In NetScaler we are a relative newcomer. We want to make it better known and we want to make sure people understand that we are a networking business, and that networking helps us drive the rest of our business. In many cases, NetScaler is an enabler for XenApp and Desktop or for XenMobile. It allows us to get our foot in the door and then expand, a land-and-expand strategy. You come in with a suite, you demonstrate success and then you go beyond that. I’m starting to see that as a trend.

As described by you, the pieces you are focused on fit together neatly, while it wasn’t always possible to say that about Citrix.

Citrix has been a product company and very good at pitching individual products to IT implementers. That’s been the target audience for many, many years. I think we’ve outgrown that mode of operation and must now articulate our end-to-end vision and strategy and engage more with IT decision-makers and business professionals to articulate how Citrix actually enables digital transformation.

What work still needs to be done? Is it product development? Getting the team to work better?

It’s a combination of factors. It’s establishing one Citrix where everything works to the same blueprint. This has been an ongoing discussion with the team and our ecosystem and is absolutely part of what we need to work on. We need to set up common operating principles. We need to establish a common framework for mission strategy and lay the groundwork for teamwork.

The analogy I use with my team is, we have a great structure that needs maintenance and a bit of renovation, but it’s a great foundational structure and we absolutely want to move it forward. We have an amazing culture and a tremendous amount of support from customers. People genuinely want to see Citrix succeed.

Do you think most people still associate the bulk of the company with virtual desktops?

Absolutely. We’ve done a number of surveys and that’s what every external survey reinforced.

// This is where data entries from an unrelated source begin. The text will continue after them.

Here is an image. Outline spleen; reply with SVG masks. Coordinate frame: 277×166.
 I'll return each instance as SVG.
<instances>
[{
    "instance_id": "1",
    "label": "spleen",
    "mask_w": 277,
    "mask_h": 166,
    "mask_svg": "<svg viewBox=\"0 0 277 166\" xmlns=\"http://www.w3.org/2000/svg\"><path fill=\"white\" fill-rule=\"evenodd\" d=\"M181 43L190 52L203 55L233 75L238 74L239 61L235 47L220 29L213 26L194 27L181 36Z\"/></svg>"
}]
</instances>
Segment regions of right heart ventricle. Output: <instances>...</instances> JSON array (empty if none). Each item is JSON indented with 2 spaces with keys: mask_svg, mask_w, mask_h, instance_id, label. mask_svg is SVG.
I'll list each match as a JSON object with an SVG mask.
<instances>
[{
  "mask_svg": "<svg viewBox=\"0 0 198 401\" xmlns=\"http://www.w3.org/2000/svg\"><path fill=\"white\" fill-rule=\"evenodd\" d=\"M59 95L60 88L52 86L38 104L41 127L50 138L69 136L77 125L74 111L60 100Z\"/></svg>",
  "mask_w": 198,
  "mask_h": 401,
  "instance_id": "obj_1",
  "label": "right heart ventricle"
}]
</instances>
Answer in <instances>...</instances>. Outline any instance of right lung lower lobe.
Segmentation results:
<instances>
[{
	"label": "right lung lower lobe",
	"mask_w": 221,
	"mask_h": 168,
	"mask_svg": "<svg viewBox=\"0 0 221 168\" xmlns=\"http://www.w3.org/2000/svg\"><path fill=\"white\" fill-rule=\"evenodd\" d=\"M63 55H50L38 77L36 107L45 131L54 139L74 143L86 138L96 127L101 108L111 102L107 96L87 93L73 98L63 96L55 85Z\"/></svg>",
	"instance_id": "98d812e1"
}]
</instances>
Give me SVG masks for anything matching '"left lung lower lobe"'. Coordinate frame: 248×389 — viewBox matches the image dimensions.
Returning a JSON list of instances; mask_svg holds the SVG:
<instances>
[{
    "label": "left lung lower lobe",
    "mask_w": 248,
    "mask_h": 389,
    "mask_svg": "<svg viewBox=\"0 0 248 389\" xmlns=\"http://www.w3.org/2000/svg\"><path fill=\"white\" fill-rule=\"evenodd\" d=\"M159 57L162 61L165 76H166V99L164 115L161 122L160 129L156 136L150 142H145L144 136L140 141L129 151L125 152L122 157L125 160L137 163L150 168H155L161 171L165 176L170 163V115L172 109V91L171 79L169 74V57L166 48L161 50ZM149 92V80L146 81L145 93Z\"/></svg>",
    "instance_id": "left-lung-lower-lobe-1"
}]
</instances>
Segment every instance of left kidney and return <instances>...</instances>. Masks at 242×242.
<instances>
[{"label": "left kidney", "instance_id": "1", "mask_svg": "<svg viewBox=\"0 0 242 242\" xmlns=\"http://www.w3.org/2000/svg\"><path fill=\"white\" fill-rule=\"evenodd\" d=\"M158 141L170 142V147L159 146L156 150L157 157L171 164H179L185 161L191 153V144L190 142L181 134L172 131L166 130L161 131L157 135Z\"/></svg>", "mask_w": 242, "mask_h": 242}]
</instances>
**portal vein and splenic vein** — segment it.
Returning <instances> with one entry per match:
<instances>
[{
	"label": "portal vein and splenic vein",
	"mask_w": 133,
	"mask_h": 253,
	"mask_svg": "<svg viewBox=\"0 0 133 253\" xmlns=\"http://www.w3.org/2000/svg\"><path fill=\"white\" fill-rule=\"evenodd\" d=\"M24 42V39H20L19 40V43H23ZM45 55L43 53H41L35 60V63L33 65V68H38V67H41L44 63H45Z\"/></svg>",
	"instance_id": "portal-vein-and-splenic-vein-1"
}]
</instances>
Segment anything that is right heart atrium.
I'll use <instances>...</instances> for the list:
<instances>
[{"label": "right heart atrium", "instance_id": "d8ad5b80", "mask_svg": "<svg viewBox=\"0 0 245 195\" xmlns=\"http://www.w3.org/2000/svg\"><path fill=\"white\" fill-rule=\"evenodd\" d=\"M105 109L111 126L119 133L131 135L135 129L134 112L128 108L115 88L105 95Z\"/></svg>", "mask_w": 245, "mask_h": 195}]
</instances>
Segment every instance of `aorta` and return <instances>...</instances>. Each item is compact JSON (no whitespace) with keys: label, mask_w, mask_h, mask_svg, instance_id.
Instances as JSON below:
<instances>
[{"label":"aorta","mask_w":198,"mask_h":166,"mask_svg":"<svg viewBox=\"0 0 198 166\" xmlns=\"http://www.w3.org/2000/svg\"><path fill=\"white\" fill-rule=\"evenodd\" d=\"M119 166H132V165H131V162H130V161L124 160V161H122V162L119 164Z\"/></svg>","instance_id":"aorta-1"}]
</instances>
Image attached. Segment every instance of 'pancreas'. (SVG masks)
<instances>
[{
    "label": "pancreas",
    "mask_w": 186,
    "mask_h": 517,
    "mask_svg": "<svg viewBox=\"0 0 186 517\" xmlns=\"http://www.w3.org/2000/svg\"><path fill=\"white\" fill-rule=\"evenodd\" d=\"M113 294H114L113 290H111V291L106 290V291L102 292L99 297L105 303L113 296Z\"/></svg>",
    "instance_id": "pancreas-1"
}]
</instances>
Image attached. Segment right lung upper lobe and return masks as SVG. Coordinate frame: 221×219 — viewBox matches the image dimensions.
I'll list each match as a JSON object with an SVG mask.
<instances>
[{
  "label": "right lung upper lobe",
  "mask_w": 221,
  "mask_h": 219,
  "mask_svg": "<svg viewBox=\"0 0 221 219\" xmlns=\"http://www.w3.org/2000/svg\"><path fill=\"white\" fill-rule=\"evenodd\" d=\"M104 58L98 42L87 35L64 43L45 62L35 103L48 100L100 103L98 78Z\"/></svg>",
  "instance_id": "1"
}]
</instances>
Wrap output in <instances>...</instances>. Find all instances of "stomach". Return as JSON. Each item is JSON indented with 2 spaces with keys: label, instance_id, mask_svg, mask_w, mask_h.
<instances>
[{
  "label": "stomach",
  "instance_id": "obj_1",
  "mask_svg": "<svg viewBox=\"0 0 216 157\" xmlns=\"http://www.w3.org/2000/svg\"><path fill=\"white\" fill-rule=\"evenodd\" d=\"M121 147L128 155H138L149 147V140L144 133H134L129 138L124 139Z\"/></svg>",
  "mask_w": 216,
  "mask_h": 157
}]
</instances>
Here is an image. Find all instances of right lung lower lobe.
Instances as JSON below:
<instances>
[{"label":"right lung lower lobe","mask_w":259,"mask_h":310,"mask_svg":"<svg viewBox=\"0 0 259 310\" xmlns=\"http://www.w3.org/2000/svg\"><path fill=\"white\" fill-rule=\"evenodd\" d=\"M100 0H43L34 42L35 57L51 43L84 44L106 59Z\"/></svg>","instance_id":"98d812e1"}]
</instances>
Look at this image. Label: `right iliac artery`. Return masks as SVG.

Citrix is an incredibly trusted brand. People really like working with Citrix. People know Citrix for one or a couple of things and they don’t understand the longterm vision and strategy and that’s what we need to explain.

You read about CEOs coming in with 100-day plans or something similar. Do you have a calendar like that?

There are logical milestones which drive a number of things we’re working on, like our user conference at the end of May. But what’s driving the urgency in my actions is getting us on a different growth trajectory for 2017. To make that happen, the groundwork needs to be happening right now so we can complete the planning through the end of the year.

In terms of competition, you’re in some distinctive markets but who do you view as your top competitor?

If think it’s pretty hard to find somebody who provides this complete end-to-end value. I would never say Citrix is unique in what we do, but this amalgamation of four elements does give us an ability to offer a unique value proposition. But there are competitors in every category.

How about VMware?

Well, they square up directly in the virtualisation area, and I think over the years they have made a lot of claims, some true, some not, and to a degree Citrix has been soft in our approach to competition, but we are seeing some good wins. We are seeing good momentum. We see some very interesting takebacks and we are going to be more vocal about those.

Microsoft is a Citrix partner, but as they push their tools into the cloud and make it possible for me to access those resources from anywhere, why do I need Citrix?

First of all, you need to bring your past into the future, and that’s one aspect of what we do. Networking plays an important role. Microsoft is a big customer of NetScaler because it enables some key scenarios that, frankly, Microsoft doesn’t have.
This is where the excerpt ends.